• _DATA PROVIDED_:

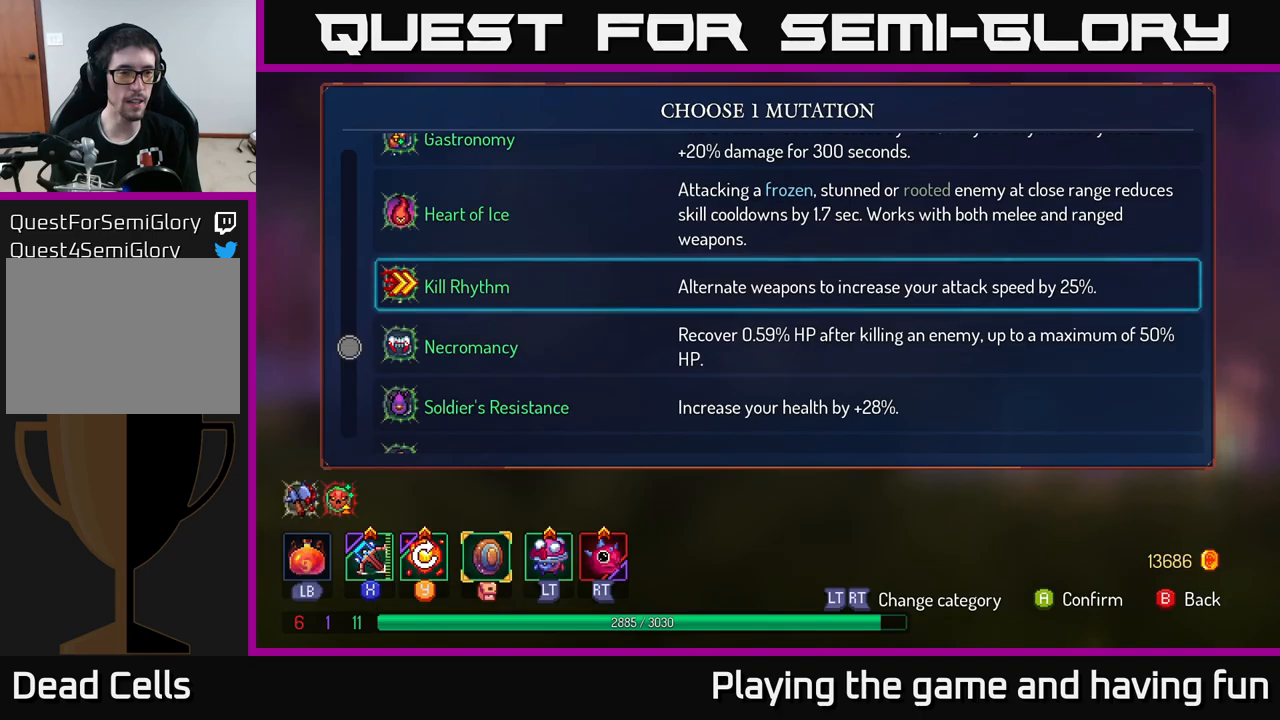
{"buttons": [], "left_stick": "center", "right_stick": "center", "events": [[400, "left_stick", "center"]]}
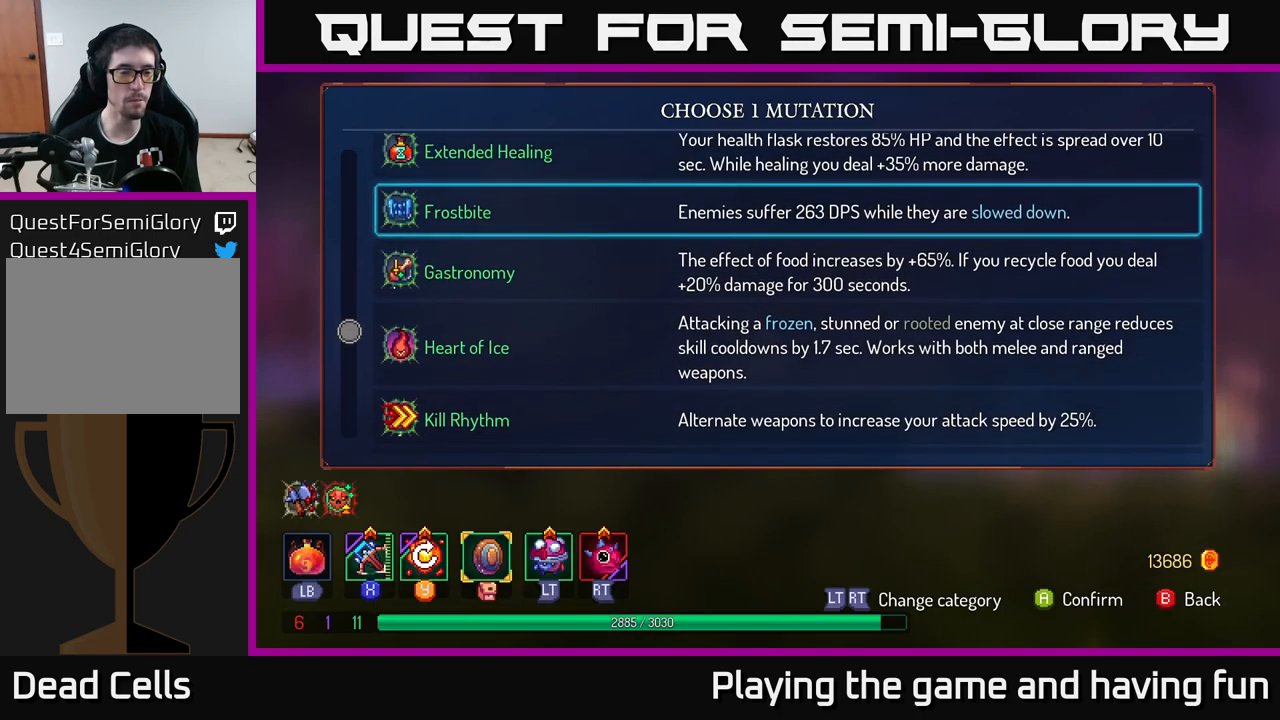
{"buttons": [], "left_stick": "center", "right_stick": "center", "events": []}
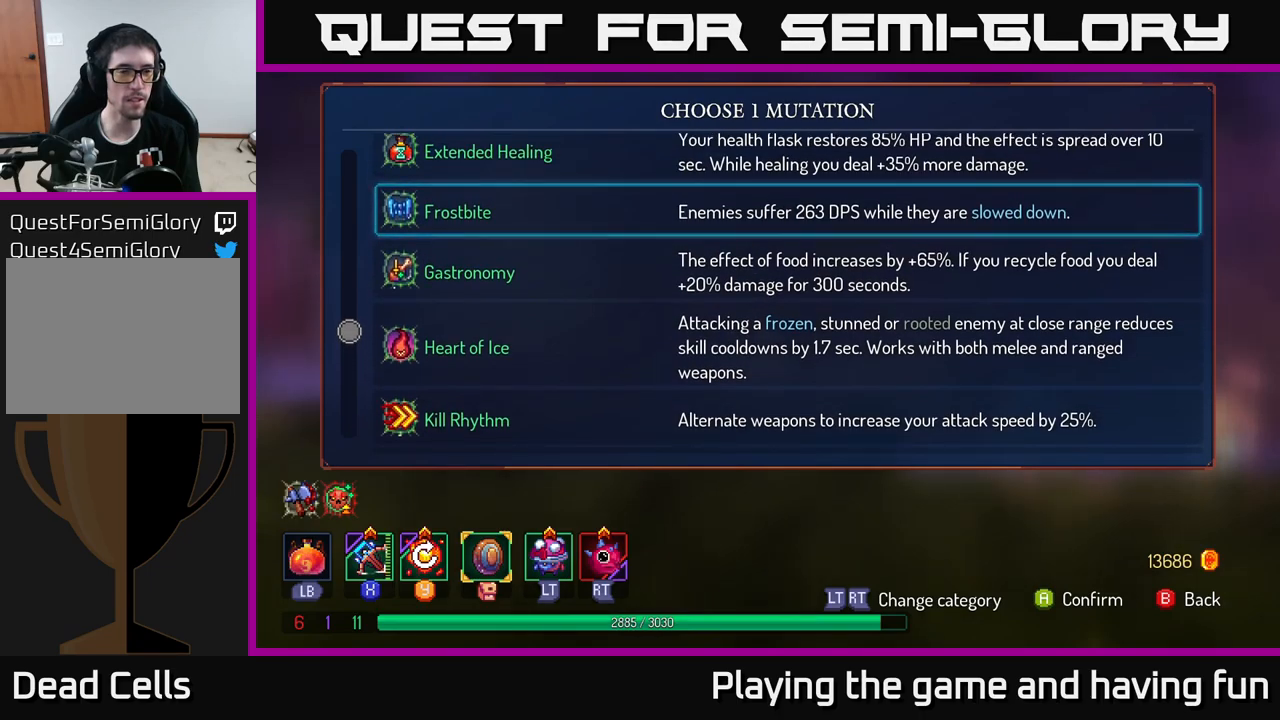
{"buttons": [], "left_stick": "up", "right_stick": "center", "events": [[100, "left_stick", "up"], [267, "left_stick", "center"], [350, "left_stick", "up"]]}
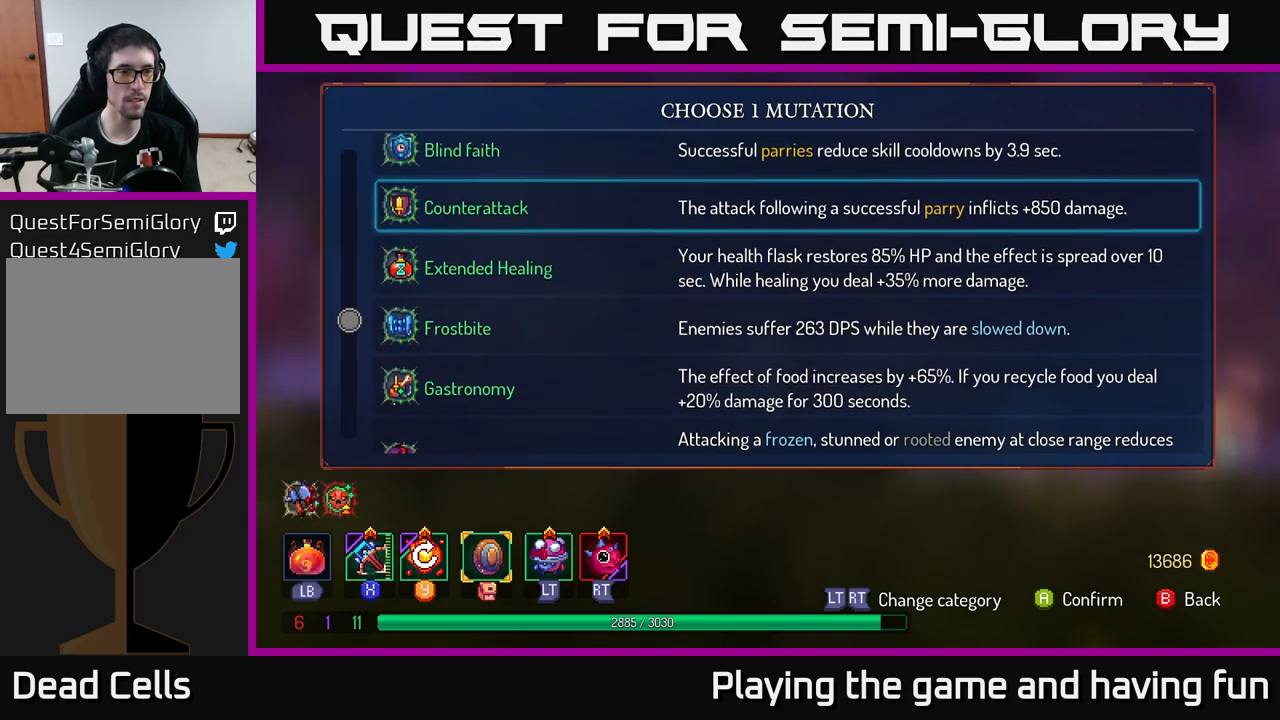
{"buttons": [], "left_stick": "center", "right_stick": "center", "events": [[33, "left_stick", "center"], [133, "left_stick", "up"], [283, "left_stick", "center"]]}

• _TASK GOAL_:
Leaving every image behind, repeat the data in full and exactly.

• _YOUR RESPONSE_:
{"buttons": [], "left_stick": "center", "right_stick": "center", "events": [[400, "left_stick", "center"]]}
{"buttons": [], "left_stick": "center", "right_stick": "center", "events": []}
{"buttons": [], "left_stick": "up", "right_stick": "center", "events": [[100, "left_stick", "up"], [267, "left_stick", "center"], [350, "left_stick", "up"]]}
{"buttons": [], "left_stick": "center", "right_stick": "center", "events": [[33, "left_stick", "center"], [133, "left_stick", "up"], [283, "left_stick", "center"]]}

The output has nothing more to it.